[WHAT YOU HAVE TO DO]
The string "Rehabilitación" may appear in lines of the listing. Report each line where it does.

[DATASET]
[Start of Attachment]
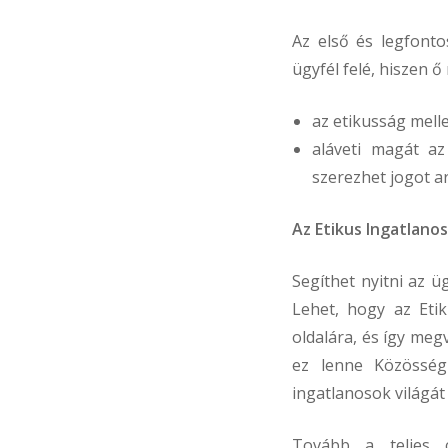
Az első és legfonto
ügyfél felé, hiszen ő
az etikusság mellet
aláveti magát az
szerezhet jogot a
Az Etikus Ingatlano
Segíthet nyitni az ü
Lehet, hogy az Etik
oldalára, és így meg
ez lenne Közösségü
ingatlanosok világát
Tovább a teljes 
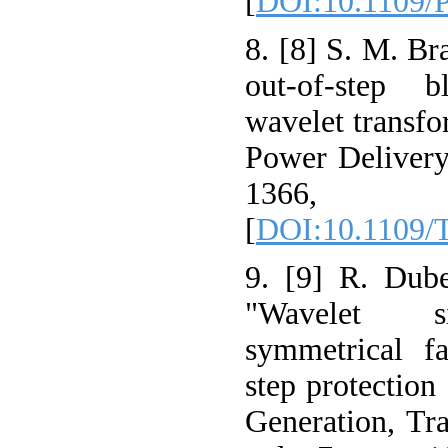
[
DOI:10.1109/
8. [8] S. M. Br
out-of-step b
wavelet transf
Power Delivery,
1366
[
DOI:10.1109
9. [9] R. Dub
"Wavelet si
symmetrical fa
step protectio
Generation, Tr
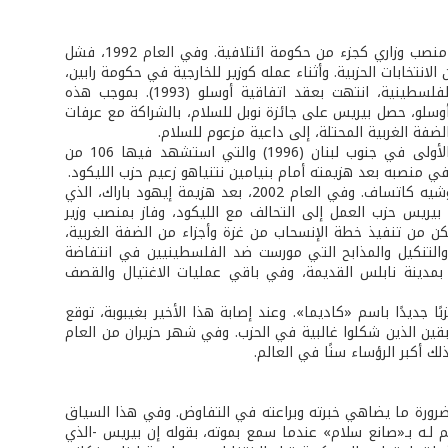
بعد ذلك، مني بيريس بالهزيمة في خمس معارك انتخابية، انتهت كلها بحصوله على منصب وزاري كجزء من حكومة ائتلافية. وفي العام 1992، فشل
لانتخابات الحزبية. وأثناء عمله كوزير للخارجية في حكومة رابين،
بدأ مفاوضات سرية مع الرئيس الفلسطيني السابق ياسر عرفات ومنظمة التحرير الفلسطينية، انتهت بعقد اتفاقية أوسلو (1993). بموجب هذه
 أوسلو، حصل بيريس على جائزة نوبل للسلام، بالشراكة مع عرفات
فة الغربية المحتلة، إلى داعية مزعوم للسلام.
كان بيريس رئيسًا للحكومة إثر اغتيال إسحق رابين (1995)، وحين وقعت مجزرة قانا الأولى في جنوب لبنان (1996) والتي استشهد فيها 106 من
ا في منصبه بعد هزيمته أمام بنيامين نتنياهو زعيم حزب الليكود.
في العام 2000، فشل بيريس بالفوز بمنصب رئيس البلاد، وهو منصب شرفي، أمام موشيه كاتساف. وفي العام 2002، بعد هزيمة إيهود باراك، الذي
بيريس حزب العمل إلى التحالف مع الليكود، وفاز بمنصب وزير
ن من تنفيذ خطة الإنسحاب من غزة وأجزاء من الضفة الغربية،
لتنكيل والمذابح التي مورست ضد الفلسطينيين في انتفاضة
بمدينة نابلس القديمة، وفي باقي عمليات الاغتيال والقصف
حزبًا جديدًا باسم «كاديما». وعند إصابة هذا الأخير بغيبوبة، توقع
بقين الذين شكلوا غالبية في الحزب. وفي شهر حزيران من العام
ضرورة ما يضاهي خبرته وبراعته في التفاوض. وفي هذا السياق
 لـه بـ«صانع سلام» عندما سمع بموته، بقوله إن بيريس -الذي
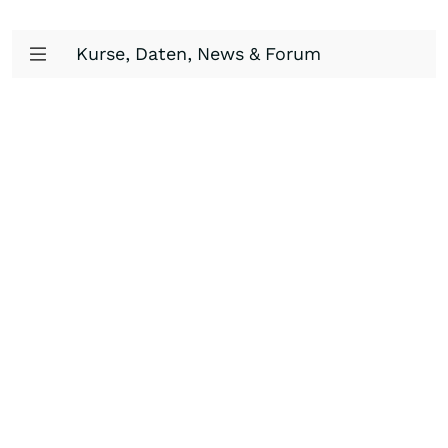
Kurse, Daten, News & Forum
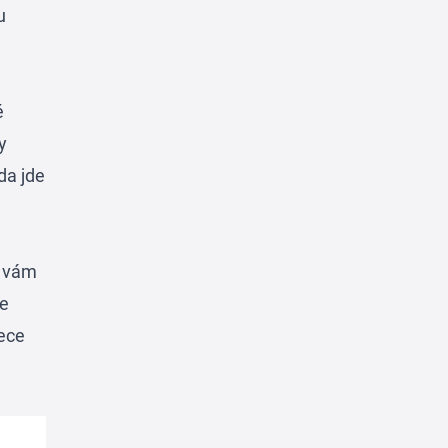
u
é
y
da jde
y vám
že
řece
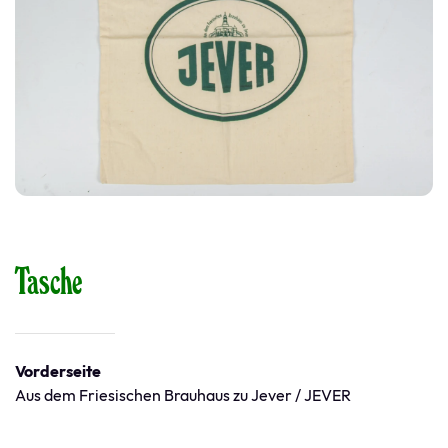
Tasche
Vorderseite
Aus dem Friesischen Brauhaus zu Jever / JEVER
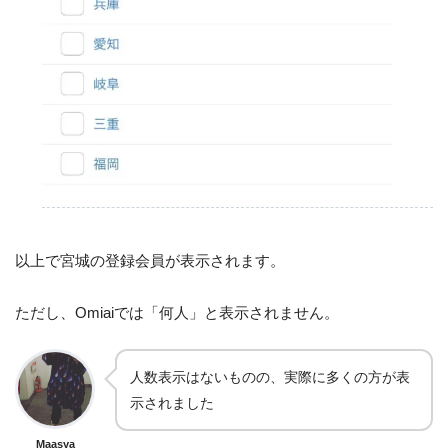
以上で宮城の登録会員が表示されます。
ただし、Omiaiでは「何人」と表示されません。
人数表示はないものの、実際に多くの方が表
示されました
Maasya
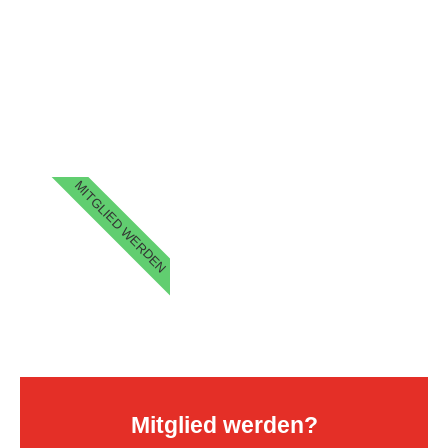
MITGLIED WERDEN
Mitglied werden?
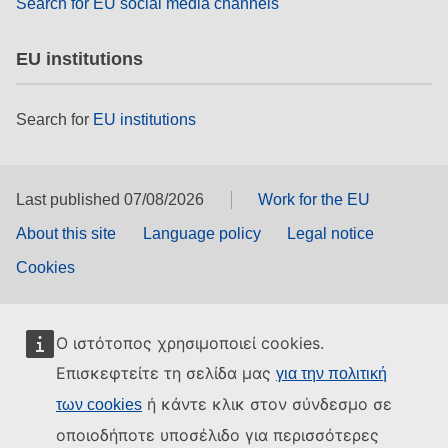
Search for EU social media channels
EU institutions
Search for
EU institutions
Last published 07/08/2026
Work for the EU
About this site
Language policy
Legal notice
Cookies
Ο ιστότοπος χρησιμοποιεί cookies.
Επισκεφτείτε τη σελίδα μας
για την πολιτική
ή κάντε κλικ στον σύνδεσμο σε
των cookies
οποιοδήποτε υποσέλιδο για περισσότερες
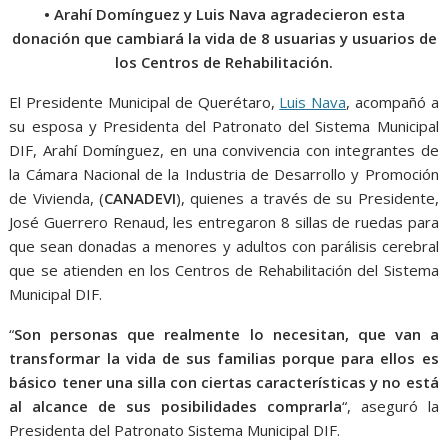
o
p
g
m
• Arahí Domínguez y Luis Nava agradecieron esta
k
p
er
donación que cambiará la vida de 8 usuarias y usuarios de
los Centros de Rehabilitación.
El Presidente Municipal de Querétaro,
Luis Nava
, acompañó a
su esposa y Presidenta del Patronato del Sistema Municipal
DIF, Arahí Domínguez, en una convivencia con integrantes de
la Cámara Nacional de la Industria de Desarrollo y Promoción
de Vivienda, (
CANADEVI
), quienes a través de su Presidente,
José Guerrero Renaud, les entregaron 8 sillas de ruedas para
que sean donadas a menores y adultos con parálisis cerebral
que se atienden en los Centros de Rehabilitación del Sistema
Municipal DIF.
“
Son personas que realmente lo necesitan, que van a
transformar la vida de sus familias porque para ellos es
básico tener una silla con ciertas características y no está
al alcance de sus posibilidades comprarla
“, aseguró la
Presidenta del Patronato Sistema Municipal DIF.
8 sillas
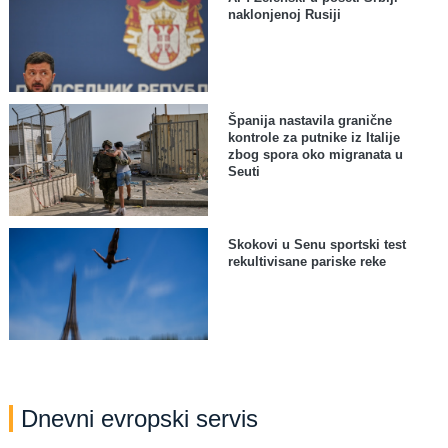
naklonjenoj Rusiji
Španija nastavila granične
kontrole za putnike iz Italije
zbog spora oko migranata u
Seuti
Skokovi u Senu sportski test
rekultivisane pariske reke
Dnevni evropski servis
[End of Attachment]
[YOUR SOLUTION]
los Centros de Rehabilitación.
que se atienden en los Centros de Rehabilitación del Sistema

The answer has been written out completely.